Aufgabe: Setze den Text zur Bindungswirkung des Grundsteuermessbescheids im Anschluss an seinen letzten Satz fort.

Ausgewählte Passage:
Leitsatz

Der notwendige Inhalt eines Grundsteuermessbescheids – der Grundsteuermessbetrag, der Einheitswert und die Steuermesszahl – bindet auch den Rechtsnachfolger (sog. dingliche Wirkung des Grundsteuermessbescheids). Wird eine Neuveranlagung des Grundsteuermessbetrags nach einer Zurechnungsfortschreibung des Einheitswerts durchgeführt, beschränkt sich die Neuveranlagung auf die Bestimmung des neuen Steuerschuldners. Eine geänderte Steuermesszahl wird nicht berücksichtigt. Eine solche kann im Rahmen einer Neuveranlagung zur Fehlerbeseitigung Berücksichtigung finden.

 

Normenkette

§ 10 Abs. 1, § 13 Abs. 1 Satz 2, § 17 Abs. 1, Abs. 2 Nr. 2, Abs. 3 Satz 2 Nrn. 1 und 3 GrStG, § 182 Abs. 2, § 184 Abs. 1 Satz 4 AO, § 19 Abs. 3 Nr. 2, § 22 Abs. 2 BewG

 

Sachverhalt

Die Klägerin erwarb im Jahr 2014 ein bebautes Grundstück. Daraufhin erließ das FA gegenüber der Klägerin im April 2015 einen Einheitswertbescheid – Zurechnungsfortschreibung – auf den 1.1.2015. In dem Bescheid wurde aufgeführt, der Einheitswert betrage wie bisher 40.596 EUR. Zugleich erließ das FA einen Grundsteuermessbescheid – Neuveranlagung – auf den 1.1.2015, in dem der Grundsteuermessbetrag wie bisher mit 405,97 EUR gegenüber der Klägerin festgesetzt wurde.

Nach erfolglosem Einspruch, den die Klägerin mit Leerstand der Gebäude und Verfassungswidrigkeit der Einheitsbewertung begründete, erhob sie im Jahr 2016 Klage vor dem FG. Im Klageverfahren machte sie erstmals geltend, anstatt einer Steuermesszahl von 10 v.T. sei eine Messzahl von 8 v.T. anzusetzen.

Die Klage hatte Erfolg. Das FG führte zur Begründung im Wesentlichen aus, bei der Neuveranlagung des Grundsteuermessbetrags sei die zutreffende Steuermesszahl anzuwenden, auch wenn es sich bei der die Neuveranlagung auslösenden Fortschreibung des Einheitswerts um eine reine Zurechnungsfortschreibung handle (FG Berlin-Brandenburg, Urteil vom 18.1.2017, 3 K 3179/16, Haufe-Index 10458532, EFG 2017, 555).

[Bilder mit lokalisierten Körpermerkmalen]
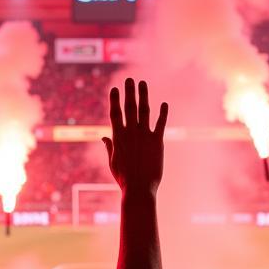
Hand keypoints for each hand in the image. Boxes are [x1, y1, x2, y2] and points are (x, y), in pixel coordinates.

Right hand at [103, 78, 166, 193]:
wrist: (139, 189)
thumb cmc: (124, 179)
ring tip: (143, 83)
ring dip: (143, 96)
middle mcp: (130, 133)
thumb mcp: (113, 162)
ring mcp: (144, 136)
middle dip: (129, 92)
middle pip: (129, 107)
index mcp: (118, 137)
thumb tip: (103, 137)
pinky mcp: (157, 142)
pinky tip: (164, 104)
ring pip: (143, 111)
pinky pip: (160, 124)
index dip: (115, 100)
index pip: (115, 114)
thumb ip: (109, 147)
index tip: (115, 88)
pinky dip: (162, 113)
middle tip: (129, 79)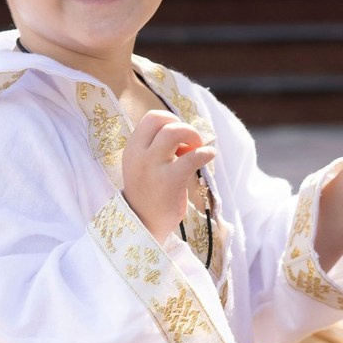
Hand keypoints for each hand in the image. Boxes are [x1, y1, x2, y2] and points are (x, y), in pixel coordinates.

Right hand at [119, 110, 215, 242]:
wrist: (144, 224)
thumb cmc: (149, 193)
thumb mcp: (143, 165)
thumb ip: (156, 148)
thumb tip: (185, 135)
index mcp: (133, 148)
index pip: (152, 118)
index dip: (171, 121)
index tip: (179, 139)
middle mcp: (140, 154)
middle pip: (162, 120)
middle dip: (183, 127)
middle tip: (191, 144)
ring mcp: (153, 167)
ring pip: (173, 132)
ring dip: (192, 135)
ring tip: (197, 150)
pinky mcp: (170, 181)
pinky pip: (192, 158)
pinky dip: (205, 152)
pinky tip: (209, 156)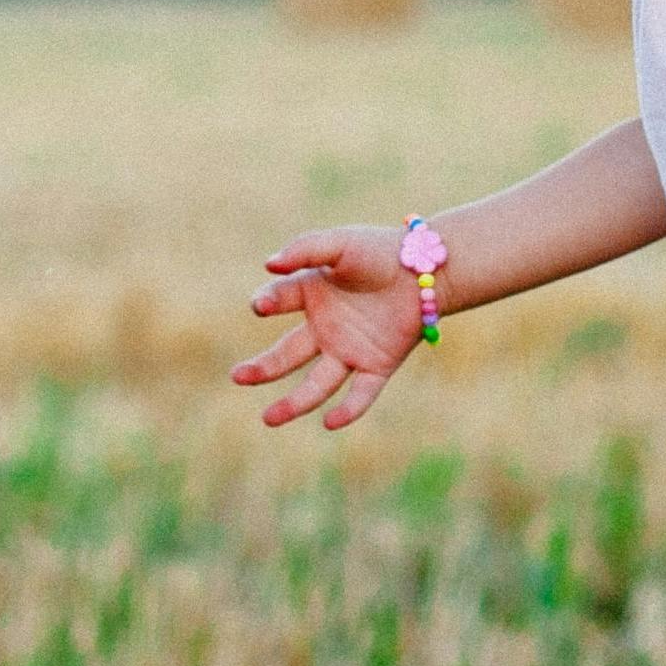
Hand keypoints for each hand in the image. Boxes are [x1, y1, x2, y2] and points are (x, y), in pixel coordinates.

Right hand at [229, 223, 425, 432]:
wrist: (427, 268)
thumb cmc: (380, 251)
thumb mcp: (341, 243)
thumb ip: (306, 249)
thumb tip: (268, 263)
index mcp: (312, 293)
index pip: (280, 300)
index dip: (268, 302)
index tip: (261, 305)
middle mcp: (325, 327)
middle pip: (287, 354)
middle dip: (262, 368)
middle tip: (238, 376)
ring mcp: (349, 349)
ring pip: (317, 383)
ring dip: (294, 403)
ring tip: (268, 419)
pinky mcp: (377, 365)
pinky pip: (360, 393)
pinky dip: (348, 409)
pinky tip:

Ergebnis der Aufgabe:
Entscheidung

Auf die Revision des FA hob der BFH das FG-Urteil auf und wies die Klage ab. Der Grundsteuermessbetrag sei gegenüber der Klägerin im Zuge der Zurechnungsfortschreibung des Einheitswerts auf den 1.1.2015 aus den in den Praxis-Hinweisen genannten Gründen mit dem Wert festzusetzen, mit dem er gegenüber der vorherigen Eigentümerin des Grundstücks festgesetzt worden war. Eine geänderte Steuermesszahl im Rahmen einer Neuveranlagung zur Fehlerbeseitigung nach § 17 Abs. 2 Nr. 2 GrStG könne erst auf den 1.1.2016 berücksichtigt werden.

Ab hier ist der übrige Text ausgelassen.